URI google = new URI("http://www.google.com");
URI wikipedia = new URI("http://www.wikipedia.org");
URI jgrapht = new URI("http://www.jgrapht.org");

// add the vertices
g.addVertex(google);
g.addVertex(wikipedia);
g.addVertex(jgrapht);

添加邊：

// add edges to create linking structure
g.addEdge(jgrapht, wikipedia);
g.addEdge(google, jgrapht);
g.addEdge(google, wikipedia);
g.addEdge(wikipedia, google);

圖數據庫 Nebula Graph Database

JGraphT 通常使用本地文件作爲數據源，這在靜態網絡研究的時候沒什麼問題，但如果圖網絡經常會發生變化——例如，股票數據每日都在變化——每次生成全新的靜態文件再加載分析就有些麻煩，最好整個變化過程可以持久化地寫入一個數據庫中，並且可以實時地直接從數據庫中加載子圖或者全圖做分析。本文選用 Nebula Graph 作爲存儲圖數據的圖數據庫。

Nebula Graph 的 Java 客戶端 Nebula-Java [11] 提供了兩種訪問 Nebula Graph 方式：一種是通過圖查詢語言 nGQL [12] 與查詢引擎層 [13] 交互，這通常適用於有複雜語義的子圖訪問類型; 另一種是通過 API 與底層的存儲層（storaged）[14] 直接交互，用於獲取全量的點和邊。除了可以訪問 Nebula Graph 本身外，Nebula-Java 還提供了與 Neo4j [15]、JanusGraph [16]、Spark [17] 等交互的示例。

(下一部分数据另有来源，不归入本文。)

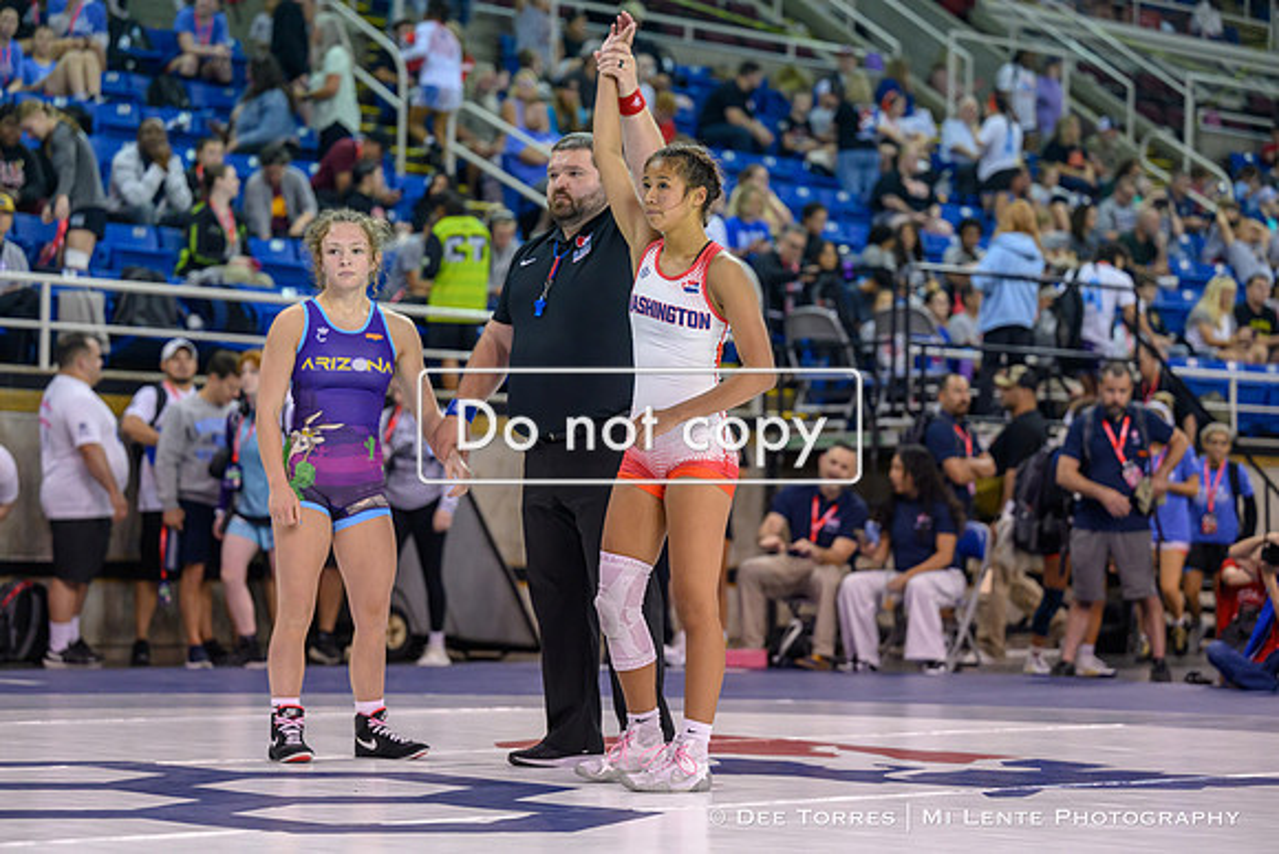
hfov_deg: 22.1
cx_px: 640
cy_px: 427
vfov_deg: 14.9
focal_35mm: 92
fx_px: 3269
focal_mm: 92
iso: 2800
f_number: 2.8
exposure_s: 1/800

在本文中，我們選擇直接訪問存儲層（storaged）來獲取全部的點和邊。下面兩個接口可以用來讀取所有的點、邊數據：

// space 爲待掃描的圖空間名稱，returnCols 爲需要讀取的點/邊及其屬性列，
// returnCols 參數格式：{tag1Name: prop1, prop2, tag2Name: prop3, prop4, prop5}
Iterator<ScanVertexResponse> scanVertex(
            String space, Map<String, List<String>> returnCols);
Iterator<ScanEdgeResponse> scanEdge(
            String space, Map<String, List<String>> returnCols);

第一步：初始化一個客戶端，和一個 ScanVertexProcessor。ScanVertexProcessor 用來對讀出來的頂點數據進行解碼：

MetaClientImpl metaClientImpl = new MetaClientImpl(metaHost, metaPort);
metaClientImpl.connect();
StorageClient storageClient = new StorageClientImpl(metaClientImpl);
Processor processor = new ScanVertexProcessor(metaClientImpl);

第二步：調用 scanVertex 接口，該接口會返回一個 scanVertexResponse 對象的迭代器：

Iterator<ScanVertexResponse> iterator =
                storageClient.scanVertex(spaceName, returnCols);

第三步：不斷讀取該迭代器所指向的 scanVertexResponse 對象中的數據，直到讀取完所有數據。讀取出來的頂點數據先保存起來，後面會將其添加到到 JGraphT 的圖結構中：

while (iterator.hasNext()) {
  ScanVertexResponse response = iterator.next();
  if (response == null) {
    log.error("Error occurs while scan vertex");
    break;
  }
  
  Result result =  processor.process(spaceName, response);
  results.addAll(result.getRows(TAGNAME));
}

讀取邊數據的方法和上面的流程類似。

在 JGraphT 中進行圖分析

第一步：在 JGraphT 中創建一個無向加權圖 graph：

Graph<String, MyEdge> graph = GraphTypeBuilder
                .undirected()
    .weighted(true)
    .allowingMultipleEdges(true)
    .allowingSelfLoops(false)
    .vertexSupplier(SupplierUtil.createStringSupplier())
    .edgeSupplier(SupplierUtil.createSupplier(MyEdge.class))
    .buildGraph();

第二步：將上一步從 Nebula Graph 圖空間中讀出來的點、邊數據添加到 graph 中：

for (VertexDomain vertex : vertexDomainList){
    graph.addVertex(vertex.getVid().toString());
    stockIdToName.put(vertex.getVid().toString(), vertex);
}

for (EdgeDomain edgeDomain : edgeDomainList){
    graph.addEdge(edgeDomain.getSrcid().toString(), edgeDomain.getDstid().toString());
    MyEdge newEdge = graph.getEdge(edgeDomain.getSrcid().toString(), edgeDomain.getDstid().toString());
    graph.setEdgeWeight(newEdge, edgeDomain.getWeight());
}

第三步：參考 [7,8] 中的分析法，對剛纔的圖 graph 使用 Prim 最小生成樹算法（minimun-spanning-tree），並調用封裝好的 drawGraph 接口畫圖：

普里姆算法（Prim's algorithm），圖論中的一種算法，可在加權連通圖裏搜索最小生成樹。即，由此算法搜索到的邊子集所構成的樹中，不但包括了連通圖裏的所有頂點，且其所有邊的權值之和亦爲最小。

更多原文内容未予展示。